- [EXERCISES TO COMPLETE]:
(a) In the puddin stats notebook, which library does the author say per-document and per-sentence counts will need to use?
(b) Translate this sentence from the puddin stats notebook into Spanish: "Those will need to employ `pyconll` and actually parse the conllu formatting."
(c) Pick up the notebook on puddin file stats where it stops and write the next part.

- [EXTRACT PROVIDED]:
####
# Notebook to investigate getting stats for puddin files

In [None]:
import pandas as pd
from pathlib import Path
DATA_GRP = 'val'
DATA_DIR = Path('data/puddin')

In [None]:
data_code = f'Pcc{DATA_GRP[:2].capitalize()}'
for group_info_file in DATA_DIR.joinpath('info/validation_by_group/status-overview/'
                                         ).glob('*status-info*pkl*'): 
    # for testing
    if not group_info_file.stem.startswith(data_code): 
        continue
    else: 
        group_info = pd.read_pickle(group_info_file)
        break
group_info

I had been using `egrep` to more quickly generate counts for different units. However, I don't think that is the most effective way to go about getting counts for anything below the conllu file level; i.e. per document or per sentence stats. Those will need to employ `pyconll` and actually parse the conllu formatting. 

In [None]:
import pyconll
from collections import namedtuple

group_dir = DATA_DIR.joinpath(f'{data_code}.conll')

In [None]:
def count_contents(conllu_path):
    reader = pyconll.iter_from_file(conllu_path)
    conllu_df = pd.DataFrame(reader)
    return conllu_df


In [None]:
if not group_dir.is_dir(): 
    print('CANNOT FIND CONLLU DIR FOR', data_code)
####
- [PROVIDED MATERIAL]:
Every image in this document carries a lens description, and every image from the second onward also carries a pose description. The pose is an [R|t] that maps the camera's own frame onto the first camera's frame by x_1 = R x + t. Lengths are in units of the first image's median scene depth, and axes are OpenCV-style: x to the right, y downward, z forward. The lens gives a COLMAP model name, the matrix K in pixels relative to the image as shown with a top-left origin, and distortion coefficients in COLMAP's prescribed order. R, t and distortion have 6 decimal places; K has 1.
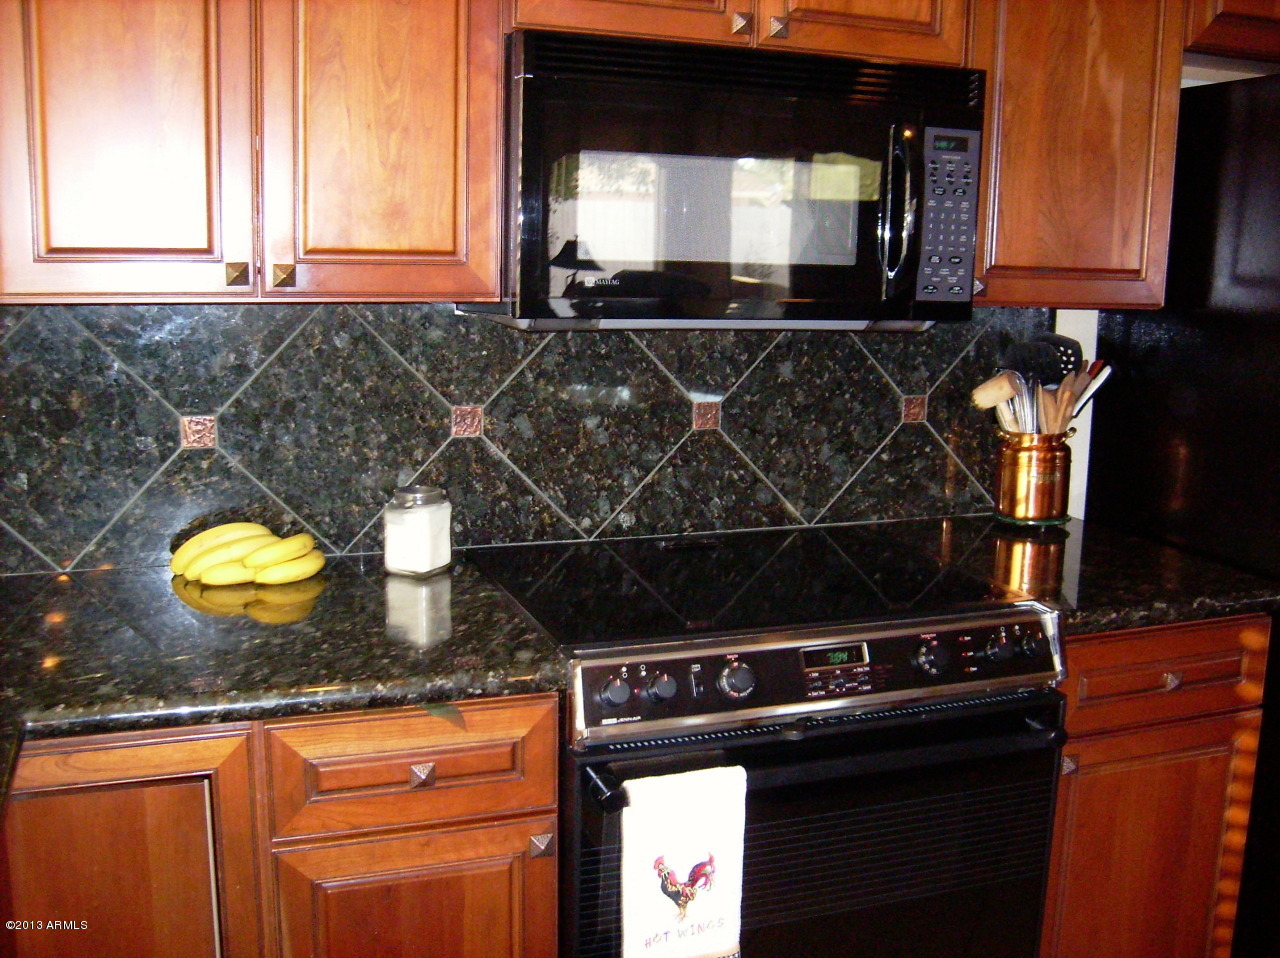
lens RADIAL K [[1314.4, 0, 639.7], [0, 1314.4, 482.8], [0, 0, 1]] dist [-0.122305, 0.000000]
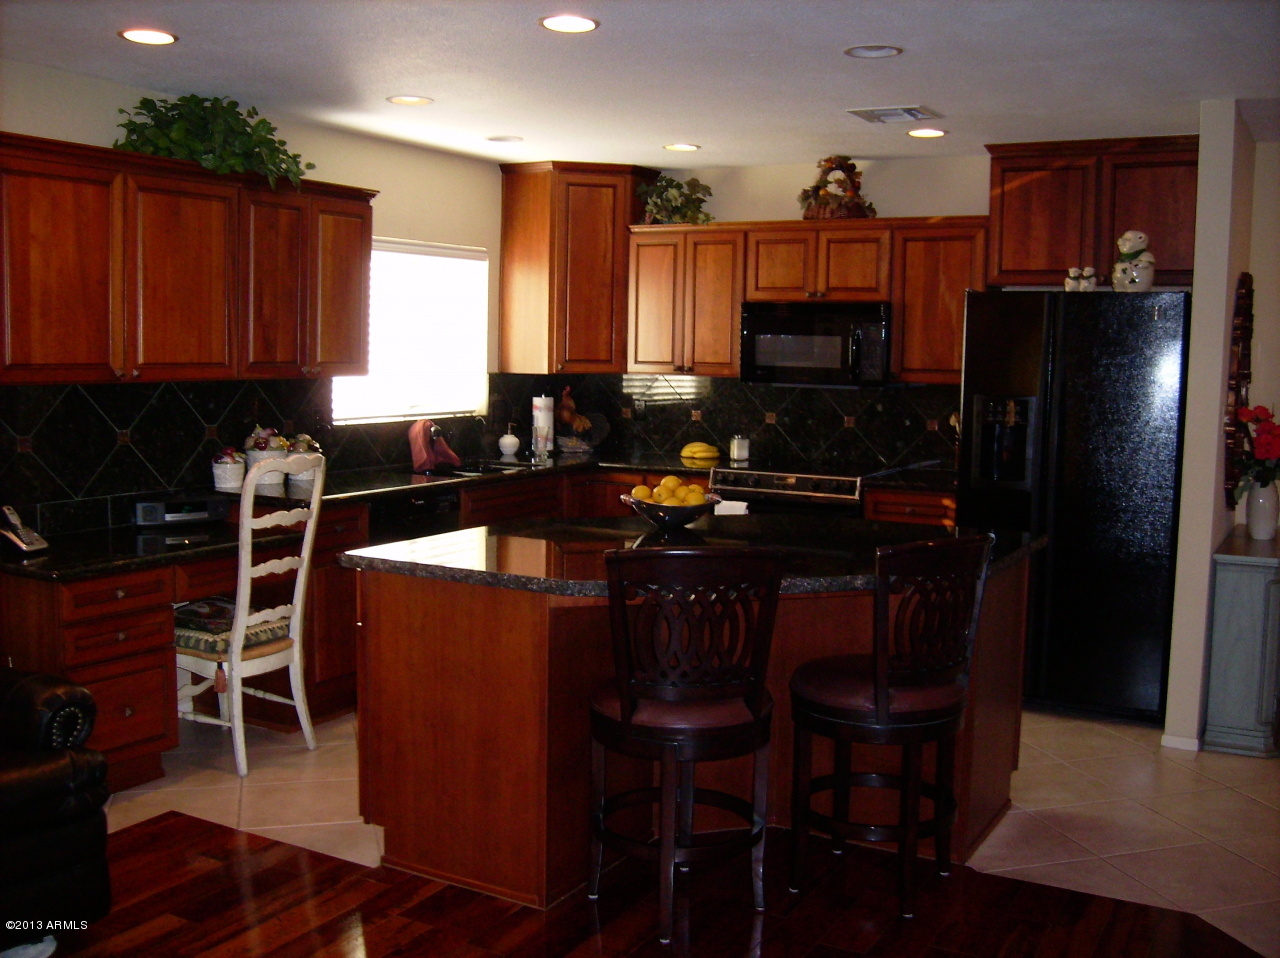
lens RADIAL K [[1314.4, 0, 639.9], [0, 1314.4, 478.2], [0, 0, 1]] dist [-0.122305, 0.000000]
pose [[0.634555, 0.062923, -0.770312, 2.196285], [-0.141246, 0.989337, -0.035538, 0.262361], [0.759862, 0.131354, 0.636676, -1.270210]]
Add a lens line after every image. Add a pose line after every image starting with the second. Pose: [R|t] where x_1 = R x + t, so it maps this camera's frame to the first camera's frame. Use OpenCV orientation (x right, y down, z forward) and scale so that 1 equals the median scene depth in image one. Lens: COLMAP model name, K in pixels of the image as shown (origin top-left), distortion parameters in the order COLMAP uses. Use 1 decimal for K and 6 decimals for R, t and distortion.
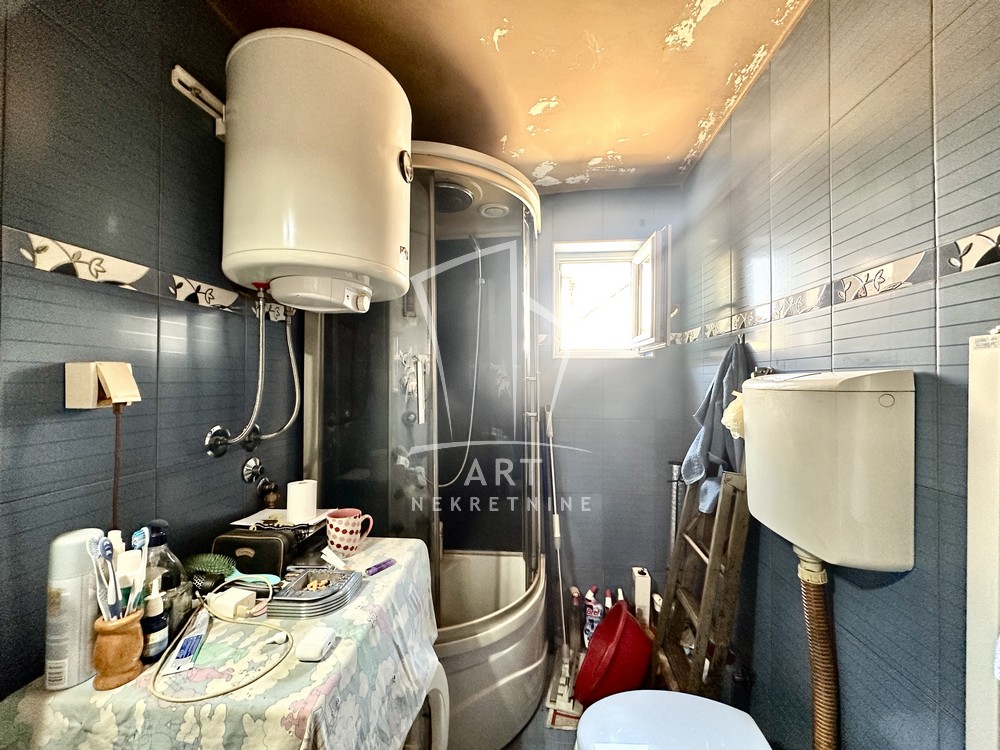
lens RADIAL K [[400.1, 0, 502.5], [0, 400.1, 377.4], [0, 0, 1]] dist [-0.002151, 0.000355]
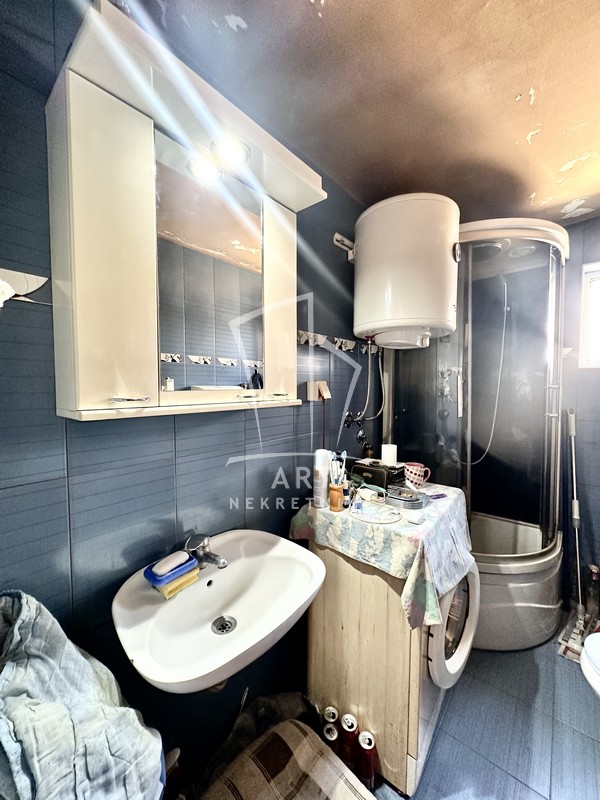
lens RADIAL K [[320.1, 0, 300.4], [0, 320.1, 400.6], [0, 0, 1]] dist [-0.002151, 0.000355]
pose [[0.824654, 0.026250, -0.565028, -0.022443], [0.005444, 0.998508, 0.054333, -0.017676], [0.565611, -0.047882, 0.823281, -0.416791]]
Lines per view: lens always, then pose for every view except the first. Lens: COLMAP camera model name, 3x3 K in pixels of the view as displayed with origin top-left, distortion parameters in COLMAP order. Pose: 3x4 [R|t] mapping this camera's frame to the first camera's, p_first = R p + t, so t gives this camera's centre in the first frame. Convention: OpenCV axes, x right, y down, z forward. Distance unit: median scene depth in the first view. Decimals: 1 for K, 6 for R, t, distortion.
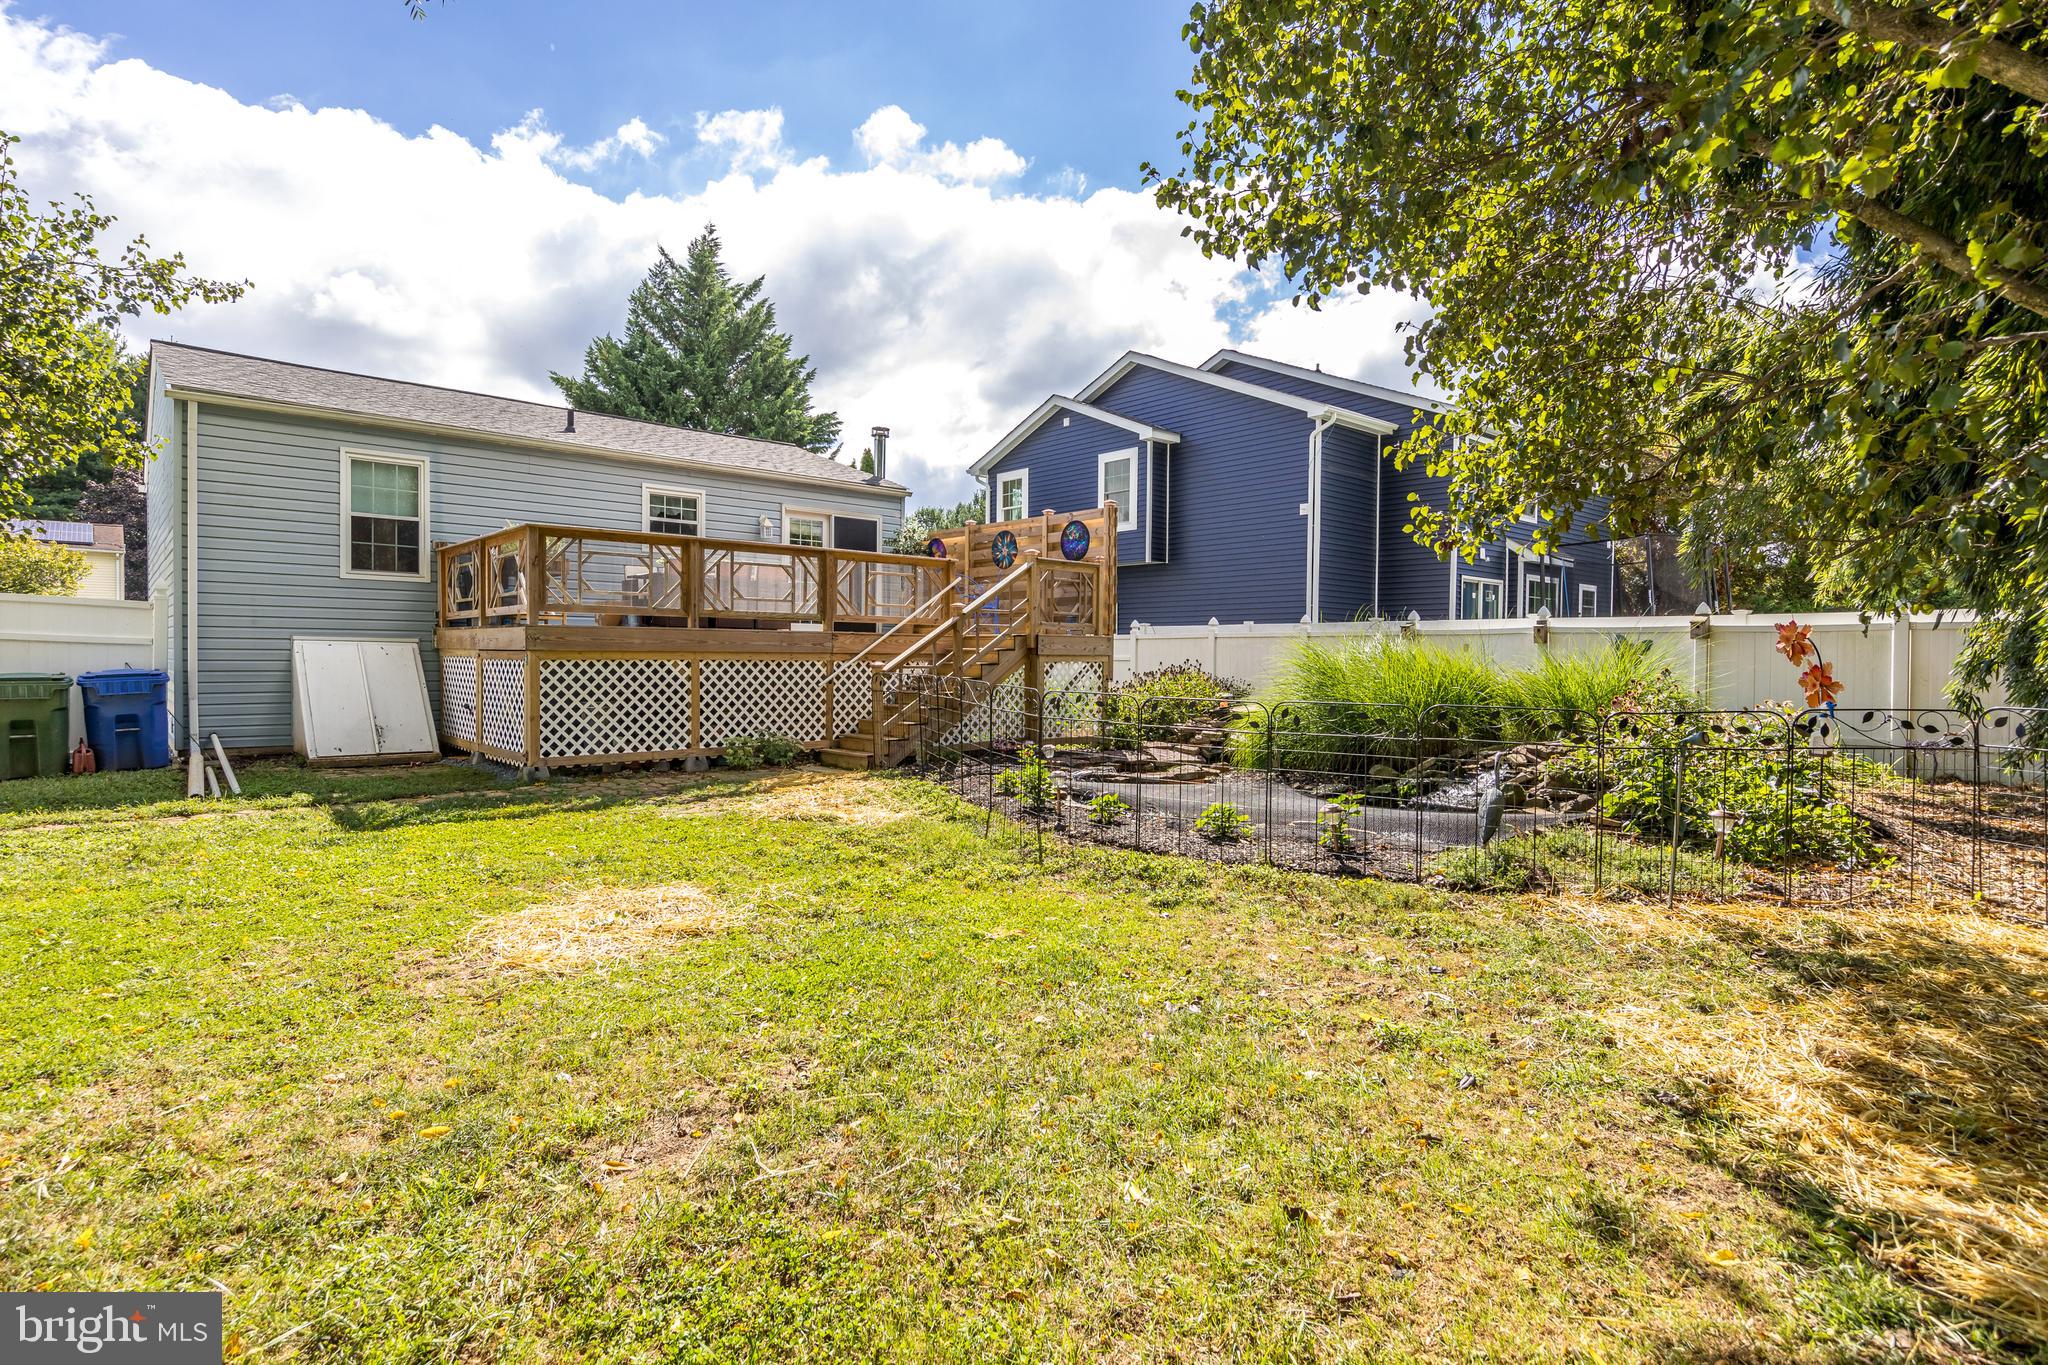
####
- [ANSWERS GIVEN]:
(a) `pyconll`

(b) Esas tendrán que emplear `pyconll` y analizar realmente el formato conllu.

(c)
else: 
    stem_col = group_info.conllu_stem
    for stem in stem_col.unique(): 
        conllu_path = group_dir.joinpath(f'{stem}.conllu')
        if conllu_path.is_file():# and conllu_path.stat().st_size > 0:
            
            print(f'conllu: {conllu_path}')
        # else: 
        #     print(f'{conllu_path} does not exist, or is not a file.')
        #> this should go within loop, but only doing one for devel so pulling it out
        # doc_counts = count_contents(conllu_path)
    print(f'Counting data in {conllu_path}...')
    # doc_counts = count_contents(conllu_path)

In [None]:
#> developing method for counting with pyconll object with only last path of loop
# conllu_reader = pyconll.iter_from_file(conllu_path)

seeing if pandas can do anything with the pyconll object...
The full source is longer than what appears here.